> [TASK PROMPT]:
Print the listing in its entirety and exactly, leaving out images.

> [SOURCE DATA]:

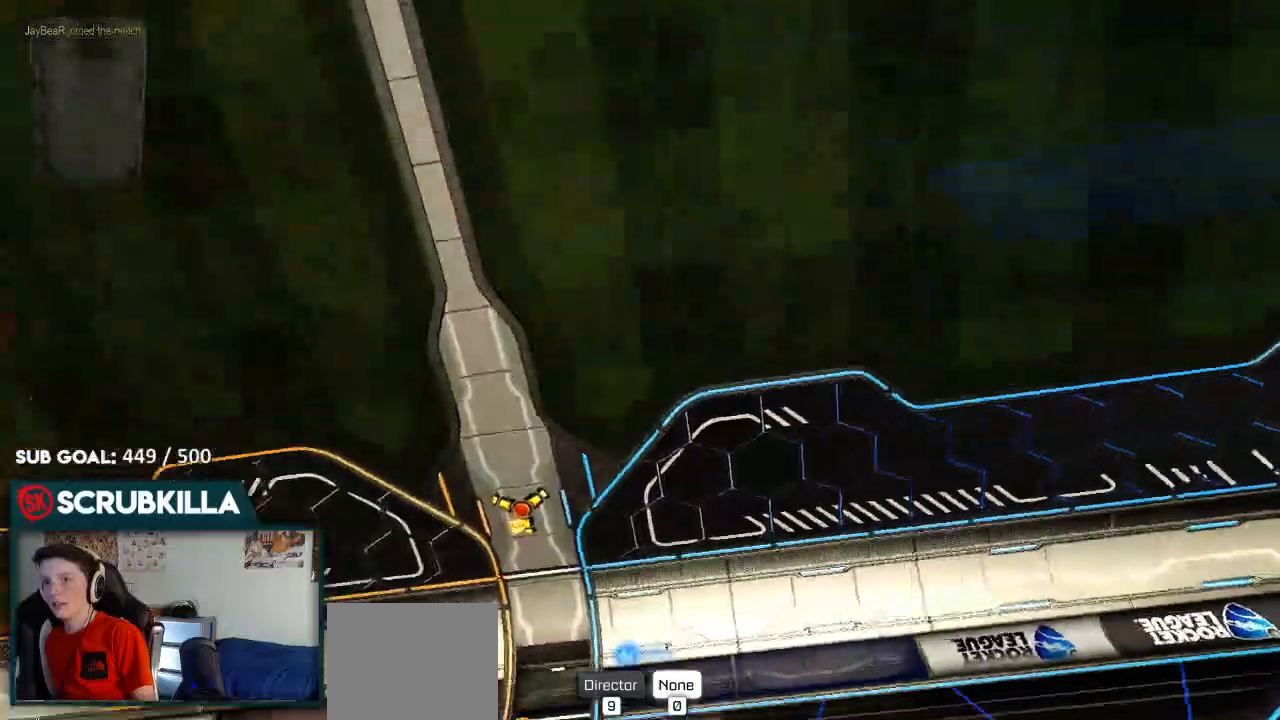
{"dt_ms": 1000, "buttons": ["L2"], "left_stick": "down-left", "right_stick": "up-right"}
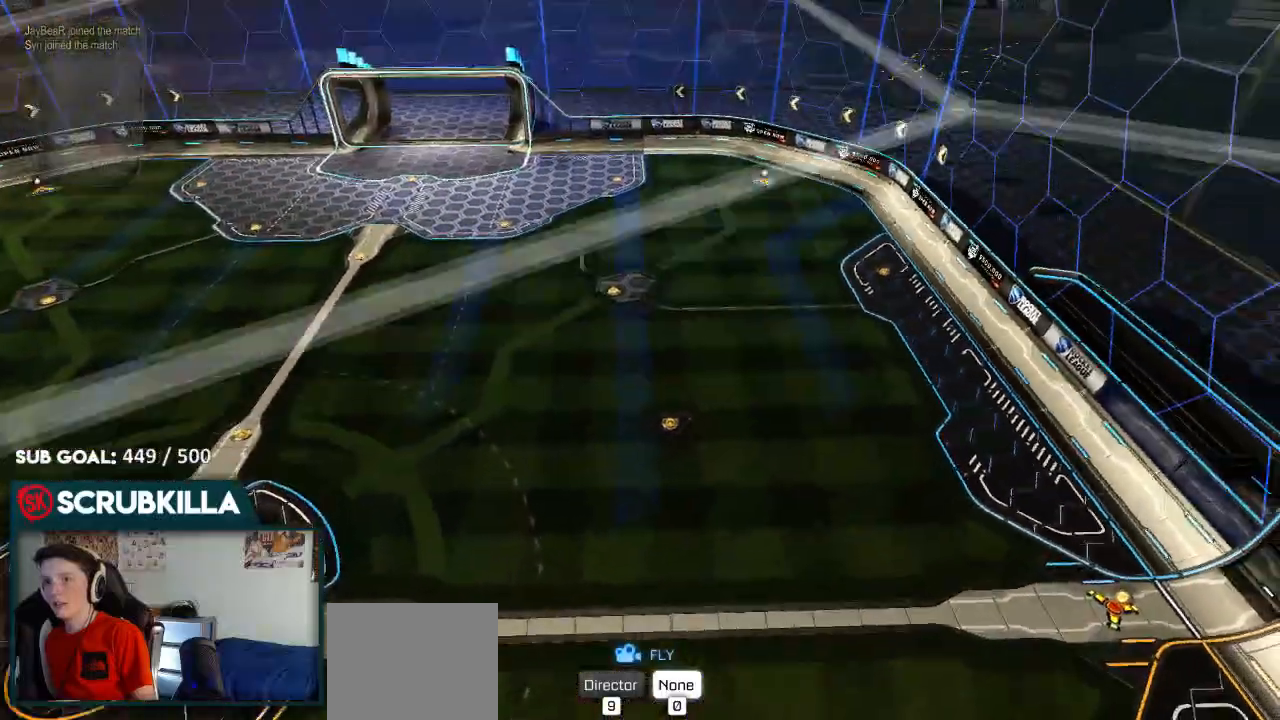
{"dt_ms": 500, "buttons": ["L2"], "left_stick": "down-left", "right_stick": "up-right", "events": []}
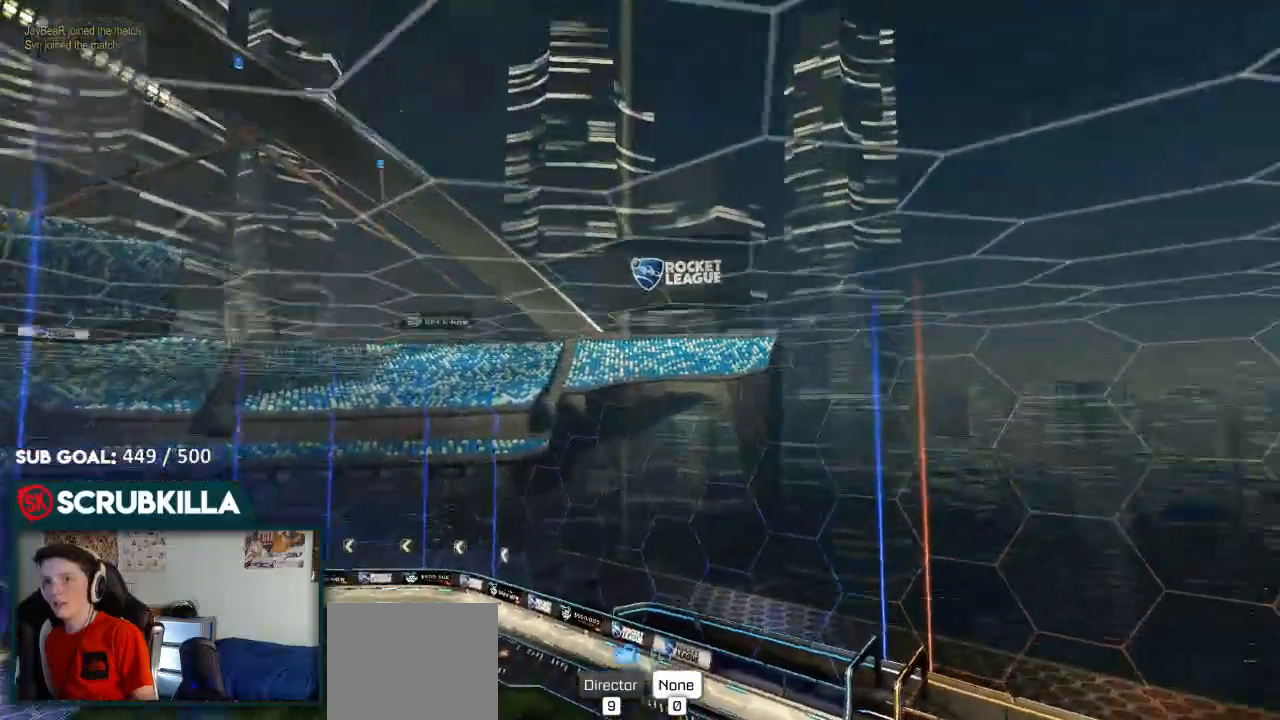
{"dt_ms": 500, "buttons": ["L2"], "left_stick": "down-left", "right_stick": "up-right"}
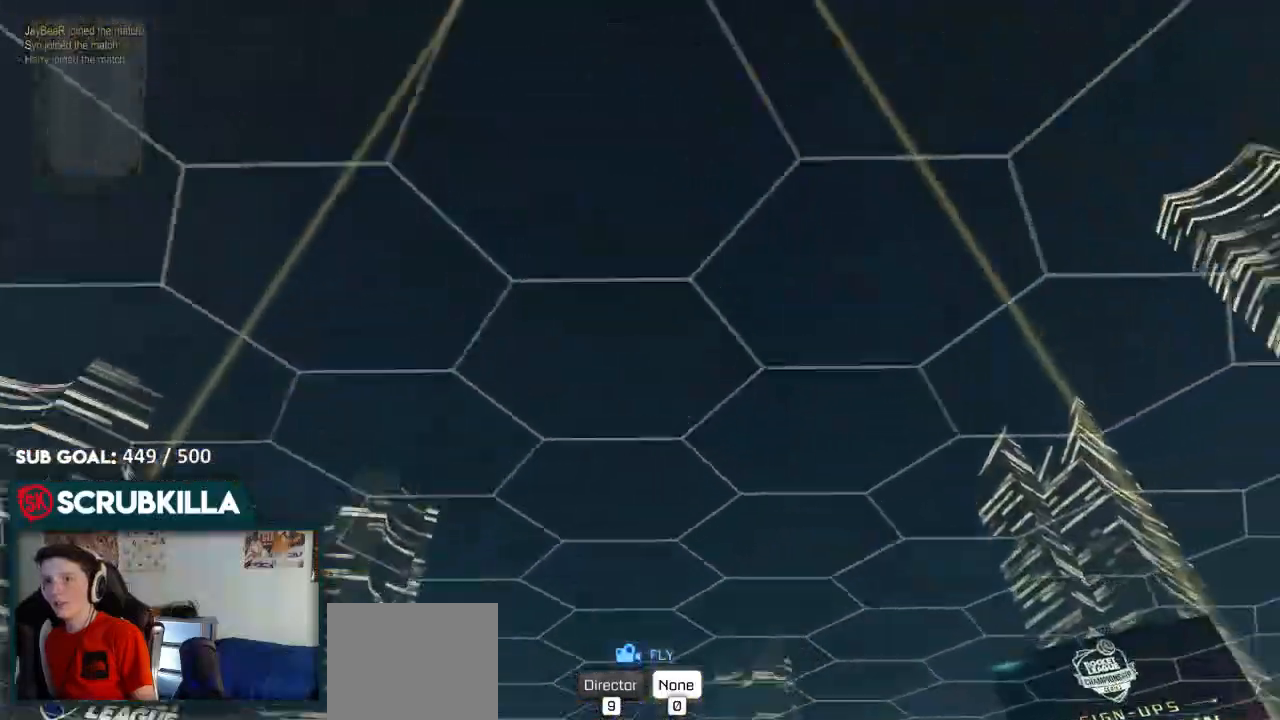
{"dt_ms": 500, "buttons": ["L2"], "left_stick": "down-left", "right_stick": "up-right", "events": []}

> [ANSWER SECTION]:
{"dt_ms": 1000, "buttons": ["L2"], "left_stick": "down-left", "right_stick": "up-right"}
{"dt_ms": 500, "buttons": ["L2"], "left_stick": "down-left", "right_stick": "up-right", "events": []}
{"dt_ms": 500, "buttons": ["L2"], "left_stick": "down-left", "right_stick": "up-right"}
{"dt_ms": 500, "buttons": ["L2"], "left_stick": "down-left", "right_stick": "up-right", "events": []}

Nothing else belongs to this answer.